Während Ulrich Stern noch einen „alten ,Felidae’-Comic seit Urzeiten rumliegen“ hat, gibt es bei „Thalia“ laut Filialleiterin Susanne Franz nur noch eine „Göttergleich“-Ausgabe – im Antiquariat. Bei der Entscheidung, was im Angebot ist und was nicht sei sie aber abhängig von der Thalia-Zentrale.

Bei Heike Hüser (Buchhandlung Peters) hat kein Buch von Pirinçci: „Das geht doch gar nicht“, reagiert sie auf dessen Hasstiraden. Allerdings müsse man wissen, über welche Inhalte man konkret diskutiert, darum würde sie es nicht ablehnen, ein Pirinçci-Buch zu bestellen, wenn es gewünscht würde von einem Kunden. Mit dem wolle sie dann aber gerne über den Inhalt diskutieren.
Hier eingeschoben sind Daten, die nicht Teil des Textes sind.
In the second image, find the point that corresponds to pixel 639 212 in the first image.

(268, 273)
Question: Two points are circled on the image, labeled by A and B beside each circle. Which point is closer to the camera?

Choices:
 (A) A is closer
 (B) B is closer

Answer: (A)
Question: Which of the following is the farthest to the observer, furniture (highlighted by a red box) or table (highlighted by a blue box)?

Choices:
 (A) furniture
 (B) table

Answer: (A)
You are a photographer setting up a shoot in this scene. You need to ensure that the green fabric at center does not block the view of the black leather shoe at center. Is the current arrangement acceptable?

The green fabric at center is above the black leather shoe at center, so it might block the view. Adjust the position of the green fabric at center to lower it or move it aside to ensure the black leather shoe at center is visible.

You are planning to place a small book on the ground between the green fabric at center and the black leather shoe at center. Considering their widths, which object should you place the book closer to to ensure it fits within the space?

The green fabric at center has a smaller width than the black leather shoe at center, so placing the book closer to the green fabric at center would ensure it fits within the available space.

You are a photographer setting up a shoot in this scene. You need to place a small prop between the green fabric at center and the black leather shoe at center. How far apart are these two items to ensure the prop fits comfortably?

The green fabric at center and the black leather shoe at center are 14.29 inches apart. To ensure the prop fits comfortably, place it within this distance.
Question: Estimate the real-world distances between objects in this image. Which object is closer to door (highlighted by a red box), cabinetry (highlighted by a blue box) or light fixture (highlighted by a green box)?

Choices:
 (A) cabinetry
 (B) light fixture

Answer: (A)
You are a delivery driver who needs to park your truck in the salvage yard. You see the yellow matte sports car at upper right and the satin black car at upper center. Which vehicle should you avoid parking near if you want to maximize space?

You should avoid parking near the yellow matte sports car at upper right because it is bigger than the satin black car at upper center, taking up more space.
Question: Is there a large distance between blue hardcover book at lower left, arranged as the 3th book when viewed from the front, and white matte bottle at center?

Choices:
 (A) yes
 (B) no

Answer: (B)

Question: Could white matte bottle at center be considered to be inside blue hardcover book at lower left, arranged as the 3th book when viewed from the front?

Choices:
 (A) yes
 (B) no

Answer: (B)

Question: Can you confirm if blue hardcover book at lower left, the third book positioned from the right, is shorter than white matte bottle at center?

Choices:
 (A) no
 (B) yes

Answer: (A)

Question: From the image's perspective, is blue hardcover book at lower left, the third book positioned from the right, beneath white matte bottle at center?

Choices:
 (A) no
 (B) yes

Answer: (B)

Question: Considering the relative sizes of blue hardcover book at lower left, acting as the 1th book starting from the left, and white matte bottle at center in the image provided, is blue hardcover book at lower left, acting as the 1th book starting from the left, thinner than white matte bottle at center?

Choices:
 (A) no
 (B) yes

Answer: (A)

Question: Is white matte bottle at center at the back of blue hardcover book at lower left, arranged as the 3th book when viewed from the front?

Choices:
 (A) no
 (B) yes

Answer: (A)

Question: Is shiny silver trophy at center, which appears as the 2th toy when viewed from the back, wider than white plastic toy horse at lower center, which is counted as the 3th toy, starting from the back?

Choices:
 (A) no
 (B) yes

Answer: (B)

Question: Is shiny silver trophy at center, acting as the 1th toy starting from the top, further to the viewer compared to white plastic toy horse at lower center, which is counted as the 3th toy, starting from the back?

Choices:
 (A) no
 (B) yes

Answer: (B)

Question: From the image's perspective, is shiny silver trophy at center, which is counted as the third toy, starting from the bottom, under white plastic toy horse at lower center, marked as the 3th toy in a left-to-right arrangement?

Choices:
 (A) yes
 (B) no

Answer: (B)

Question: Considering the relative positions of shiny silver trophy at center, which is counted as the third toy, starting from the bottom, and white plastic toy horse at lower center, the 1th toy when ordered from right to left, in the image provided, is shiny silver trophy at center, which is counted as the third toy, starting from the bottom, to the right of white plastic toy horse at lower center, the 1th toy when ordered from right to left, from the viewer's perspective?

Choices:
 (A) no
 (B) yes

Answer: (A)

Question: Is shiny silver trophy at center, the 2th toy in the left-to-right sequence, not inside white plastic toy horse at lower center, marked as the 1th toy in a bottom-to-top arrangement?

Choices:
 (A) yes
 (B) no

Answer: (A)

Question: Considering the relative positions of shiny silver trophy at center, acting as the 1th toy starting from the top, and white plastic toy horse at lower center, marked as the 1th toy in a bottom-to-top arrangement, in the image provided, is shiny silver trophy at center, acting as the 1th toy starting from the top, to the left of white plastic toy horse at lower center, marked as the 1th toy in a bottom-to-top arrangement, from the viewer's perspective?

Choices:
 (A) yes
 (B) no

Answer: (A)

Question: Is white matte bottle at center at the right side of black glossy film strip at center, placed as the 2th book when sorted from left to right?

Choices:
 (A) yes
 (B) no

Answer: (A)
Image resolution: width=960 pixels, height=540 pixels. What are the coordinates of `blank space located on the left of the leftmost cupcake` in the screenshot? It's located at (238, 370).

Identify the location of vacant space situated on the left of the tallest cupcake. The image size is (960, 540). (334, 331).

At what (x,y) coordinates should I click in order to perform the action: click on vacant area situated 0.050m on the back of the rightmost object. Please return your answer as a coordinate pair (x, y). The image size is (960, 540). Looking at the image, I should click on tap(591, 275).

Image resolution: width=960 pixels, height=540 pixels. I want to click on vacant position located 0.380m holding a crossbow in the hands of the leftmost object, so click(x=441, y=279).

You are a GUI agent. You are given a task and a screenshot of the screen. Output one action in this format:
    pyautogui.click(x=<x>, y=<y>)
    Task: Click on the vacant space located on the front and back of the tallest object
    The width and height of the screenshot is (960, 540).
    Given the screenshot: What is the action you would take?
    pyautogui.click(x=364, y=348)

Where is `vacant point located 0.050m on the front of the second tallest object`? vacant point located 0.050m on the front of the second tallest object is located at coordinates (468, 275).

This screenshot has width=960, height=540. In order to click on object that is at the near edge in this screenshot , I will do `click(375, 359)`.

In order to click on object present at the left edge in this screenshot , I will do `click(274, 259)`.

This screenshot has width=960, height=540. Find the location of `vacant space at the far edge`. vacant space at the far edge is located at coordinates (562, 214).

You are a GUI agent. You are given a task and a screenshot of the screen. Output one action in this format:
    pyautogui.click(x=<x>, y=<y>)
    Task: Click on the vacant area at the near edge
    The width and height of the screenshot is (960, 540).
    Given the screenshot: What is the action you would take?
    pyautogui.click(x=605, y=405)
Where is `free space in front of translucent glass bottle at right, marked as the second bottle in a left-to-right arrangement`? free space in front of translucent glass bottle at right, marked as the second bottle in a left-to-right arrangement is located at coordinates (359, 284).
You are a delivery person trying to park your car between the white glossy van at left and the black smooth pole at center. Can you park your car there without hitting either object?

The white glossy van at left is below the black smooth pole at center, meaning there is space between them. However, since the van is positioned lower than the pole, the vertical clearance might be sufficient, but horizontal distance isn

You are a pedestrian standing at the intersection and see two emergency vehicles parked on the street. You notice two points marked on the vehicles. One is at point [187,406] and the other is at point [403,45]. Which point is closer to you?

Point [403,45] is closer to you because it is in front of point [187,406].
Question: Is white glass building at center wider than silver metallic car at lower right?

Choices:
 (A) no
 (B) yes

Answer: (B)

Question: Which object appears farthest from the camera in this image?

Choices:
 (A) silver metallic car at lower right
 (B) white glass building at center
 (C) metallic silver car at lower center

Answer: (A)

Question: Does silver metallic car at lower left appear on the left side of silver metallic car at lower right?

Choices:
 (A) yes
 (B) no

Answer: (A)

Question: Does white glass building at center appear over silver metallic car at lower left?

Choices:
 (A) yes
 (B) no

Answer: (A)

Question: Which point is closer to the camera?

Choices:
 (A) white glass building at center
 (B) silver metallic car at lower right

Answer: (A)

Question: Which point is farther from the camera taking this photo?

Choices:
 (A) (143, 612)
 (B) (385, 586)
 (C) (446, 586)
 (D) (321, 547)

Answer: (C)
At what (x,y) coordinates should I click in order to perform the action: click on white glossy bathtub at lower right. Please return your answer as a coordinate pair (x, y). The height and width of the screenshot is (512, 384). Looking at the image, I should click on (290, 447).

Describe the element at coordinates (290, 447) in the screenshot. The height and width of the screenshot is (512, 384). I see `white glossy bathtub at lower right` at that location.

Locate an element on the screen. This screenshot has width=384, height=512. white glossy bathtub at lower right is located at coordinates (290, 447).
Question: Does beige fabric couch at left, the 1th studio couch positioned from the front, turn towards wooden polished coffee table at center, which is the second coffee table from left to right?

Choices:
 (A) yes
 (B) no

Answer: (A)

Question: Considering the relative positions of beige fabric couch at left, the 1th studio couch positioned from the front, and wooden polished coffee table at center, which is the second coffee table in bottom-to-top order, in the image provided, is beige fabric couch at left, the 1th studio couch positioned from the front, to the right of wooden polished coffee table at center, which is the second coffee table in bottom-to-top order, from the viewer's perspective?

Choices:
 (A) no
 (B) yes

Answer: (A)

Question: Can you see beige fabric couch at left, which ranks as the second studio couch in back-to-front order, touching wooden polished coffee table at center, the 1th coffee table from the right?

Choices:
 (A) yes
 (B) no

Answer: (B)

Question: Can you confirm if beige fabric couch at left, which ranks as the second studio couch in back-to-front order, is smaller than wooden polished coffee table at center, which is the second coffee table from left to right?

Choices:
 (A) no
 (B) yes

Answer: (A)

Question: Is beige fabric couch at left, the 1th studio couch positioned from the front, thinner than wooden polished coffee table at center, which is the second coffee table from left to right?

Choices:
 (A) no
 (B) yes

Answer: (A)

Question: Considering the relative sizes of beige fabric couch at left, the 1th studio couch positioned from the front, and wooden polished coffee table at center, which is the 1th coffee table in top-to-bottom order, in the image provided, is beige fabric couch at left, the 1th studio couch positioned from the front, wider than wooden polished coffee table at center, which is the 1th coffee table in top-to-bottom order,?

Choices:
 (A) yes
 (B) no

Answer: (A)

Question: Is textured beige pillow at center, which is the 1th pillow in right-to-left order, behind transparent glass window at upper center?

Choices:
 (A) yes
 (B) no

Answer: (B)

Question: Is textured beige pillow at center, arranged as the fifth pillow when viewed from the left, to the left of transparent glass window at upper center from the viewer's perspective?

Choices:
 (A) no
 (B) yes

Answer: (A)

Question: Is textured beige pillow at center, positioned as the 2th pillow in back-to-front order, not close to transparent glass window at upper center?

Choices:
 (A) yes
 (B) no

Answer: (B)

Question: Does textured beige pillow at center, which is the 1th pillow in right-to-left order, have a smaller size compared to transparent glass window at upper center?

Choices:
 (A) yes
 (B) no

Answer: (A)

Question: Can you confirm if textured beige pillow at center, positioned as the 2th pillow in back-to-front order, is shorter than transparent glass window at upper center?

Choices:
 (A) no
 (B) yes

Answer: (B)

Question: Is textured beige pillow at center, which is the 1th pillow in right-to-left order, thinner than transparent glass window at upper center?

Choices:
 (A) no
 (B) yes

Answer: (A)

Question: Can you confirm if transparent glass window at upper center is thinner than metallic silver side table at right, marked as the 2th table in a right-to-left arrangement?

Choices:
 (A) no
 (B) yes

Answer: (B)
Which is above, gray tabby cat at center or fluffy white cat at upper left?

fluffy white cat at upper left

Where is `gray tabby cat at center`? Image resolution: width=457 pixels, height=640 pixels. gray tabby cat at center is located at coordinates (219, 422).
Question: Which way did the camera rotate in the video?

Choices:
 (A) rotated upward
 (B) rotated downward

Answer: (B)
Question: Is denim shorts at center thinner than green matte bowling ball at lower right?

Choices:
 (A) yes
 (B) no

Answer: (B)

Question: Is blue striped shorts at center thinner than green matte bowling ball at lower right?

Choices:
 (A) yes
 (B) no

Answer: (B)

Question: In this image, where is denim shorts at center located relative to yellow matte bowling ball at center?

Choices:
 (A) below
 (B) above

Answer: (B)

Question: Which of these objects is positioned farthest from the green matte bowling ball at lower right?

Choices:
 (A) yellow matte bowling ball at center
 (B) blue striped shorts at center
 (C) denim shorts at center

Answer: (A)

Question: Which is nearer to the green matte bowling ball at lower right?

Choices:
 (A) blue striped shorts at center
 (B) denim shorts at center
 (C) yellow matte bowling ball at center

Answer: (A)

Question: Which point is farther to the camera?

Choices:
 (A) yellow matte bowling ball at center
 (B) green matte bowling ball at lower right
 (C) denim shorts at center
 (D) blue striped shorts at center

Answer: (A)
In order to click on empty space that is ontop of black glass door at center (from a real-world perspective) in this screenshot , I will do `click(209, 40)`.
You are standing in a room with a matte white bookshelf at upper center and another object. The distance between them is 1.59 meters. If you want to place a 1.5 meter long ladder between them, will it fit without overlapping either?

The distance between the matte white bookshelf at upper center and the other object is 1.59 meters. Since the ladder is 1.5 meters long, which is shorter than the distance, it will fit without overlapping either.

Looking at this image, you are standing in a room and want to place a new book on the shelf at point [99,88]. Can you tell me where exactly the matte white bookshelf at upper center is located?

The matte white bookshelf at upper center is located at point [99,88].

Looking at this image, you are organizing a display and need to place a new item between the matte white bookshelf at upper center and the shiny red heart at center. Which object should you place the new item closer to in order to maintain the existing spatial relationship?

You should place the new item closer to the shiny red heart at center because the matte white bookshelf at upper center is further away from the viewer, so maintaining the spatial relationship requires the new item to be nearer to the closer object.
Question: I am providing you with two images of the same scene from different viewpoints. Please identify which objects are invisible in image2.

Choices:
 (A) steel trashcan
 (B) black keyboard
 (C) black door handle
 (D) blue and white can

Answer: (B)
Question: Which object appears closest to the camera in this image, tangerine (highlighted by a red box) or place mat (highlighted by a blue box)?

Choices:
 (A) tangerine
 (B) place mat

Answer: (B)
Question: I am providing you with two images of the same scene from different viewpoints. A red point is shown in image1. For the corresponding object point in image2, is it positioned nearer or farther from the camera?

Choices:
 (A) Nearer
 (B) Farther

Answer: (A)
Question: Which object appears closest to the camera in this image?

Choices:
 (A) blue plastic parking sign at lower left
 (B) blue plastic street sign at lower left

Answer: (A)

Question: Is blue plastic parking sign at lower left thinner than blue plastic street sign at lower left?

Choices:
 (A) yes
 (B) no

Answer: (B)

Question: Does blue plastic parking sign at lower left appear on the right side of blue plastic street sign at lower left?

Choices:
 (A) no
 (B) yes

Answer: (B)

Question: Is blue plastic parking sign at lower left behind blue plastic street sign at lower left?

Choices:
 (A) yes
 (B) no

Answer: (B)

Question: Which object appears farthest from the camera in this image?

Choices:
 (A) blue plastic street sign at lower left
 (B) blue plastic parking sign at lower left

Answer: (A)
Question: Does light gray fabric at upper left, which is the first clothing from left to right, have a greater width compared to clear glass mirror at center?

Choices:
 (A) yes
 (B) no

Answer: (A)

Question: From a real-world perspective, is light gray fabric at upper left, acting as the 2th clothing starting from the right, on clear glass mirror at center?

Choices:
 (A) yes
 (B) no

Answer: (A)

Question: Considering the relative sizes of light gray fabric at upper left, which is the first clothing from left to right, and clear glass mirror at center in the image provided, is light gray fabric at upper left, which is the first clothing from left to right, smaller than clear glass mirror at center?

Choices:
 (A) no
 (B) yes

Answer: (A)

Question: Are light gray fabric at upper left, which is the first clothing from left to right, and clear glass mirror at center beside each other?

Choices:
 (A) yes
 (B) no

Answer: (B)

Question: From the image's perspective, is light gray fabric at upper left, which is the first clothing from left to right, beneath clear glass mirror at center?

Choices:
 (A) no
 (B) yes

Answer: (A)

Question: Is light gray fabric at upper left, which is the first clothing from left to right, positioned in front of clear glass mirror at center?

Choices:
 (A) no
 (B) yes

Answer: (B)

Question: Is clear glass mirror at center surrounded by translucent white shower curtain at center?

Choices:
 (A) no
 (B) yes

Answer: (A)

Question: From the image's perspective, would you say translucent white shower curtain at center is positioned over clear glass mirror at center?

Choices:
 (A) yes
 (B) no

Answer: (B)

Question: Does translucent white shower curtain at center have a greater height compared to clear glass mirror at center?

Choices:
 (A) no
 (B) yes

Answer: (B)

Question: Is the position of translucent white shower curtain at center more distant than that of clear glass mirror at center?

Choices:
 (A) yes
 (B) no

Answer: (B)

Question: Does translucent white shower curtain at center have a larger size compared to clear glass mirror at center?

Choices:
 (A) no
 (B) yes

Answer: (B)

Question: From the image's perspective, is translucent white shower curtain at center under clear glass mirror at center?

Luise Harms: "Das Thema ist grenzwertig"

Ähnlich sieht das Luise Harms, die „zum Glück“ kein Pirinçci-Buch vorrätig habe: „Das Thema ist grenzwertig.“ Die Äußerungen des Deutsch-Türken seien „indiskutabel“, als Buchhändlerin wolle sie aber auch keine Zensur üben: „Wir sind als mündige Bürger selbst in der Verantwortung, zu entscheiden.“ Pirinçci-Bücher zu schreddern, wie im Martin-Luther-Viertel geplant war (siehe unten), oder gar zu verbrennen, kommt für Harms überhaupt nicht in Frage: „Wer Bücher verbrennt, verbrennt auch Menschen“, zitiert sie Heinrich Heine.

Öffentliches Schreddern im Lutherviertel abgesagt

Als Betreiber des Atrium-Buchpalastes wollte Antiquar Friedhelm Nonte (58) ein Zeichen setzen. Am verkaufsoffenen Sonntag zwischen 13 und 17 Uhr wollte Nonte seinen Bestand von Akif Pirinçci im Antiquariat an der Nassauerstraße 22 öffentlich schreddern.

„Ich hätte nicht gedacht, dass meine geplante Aktion solche Wellen schlägt. Das war sicher nicht meine Absicht, besonders nicht aus wirtschaftlichen Gründen“, teilte Nonte am Freitagabend mit. „Gut gemeinte Ratschläge, aber auch wüste Beschimpfungen aus anscheinend allen politischen Richtungen haben mich dazu gebracht, die geplante Schredder-Aktion abzusagen.“ Nonte entschuldigte sich bei allen potentiellen und tatsächlichen Unterstützern.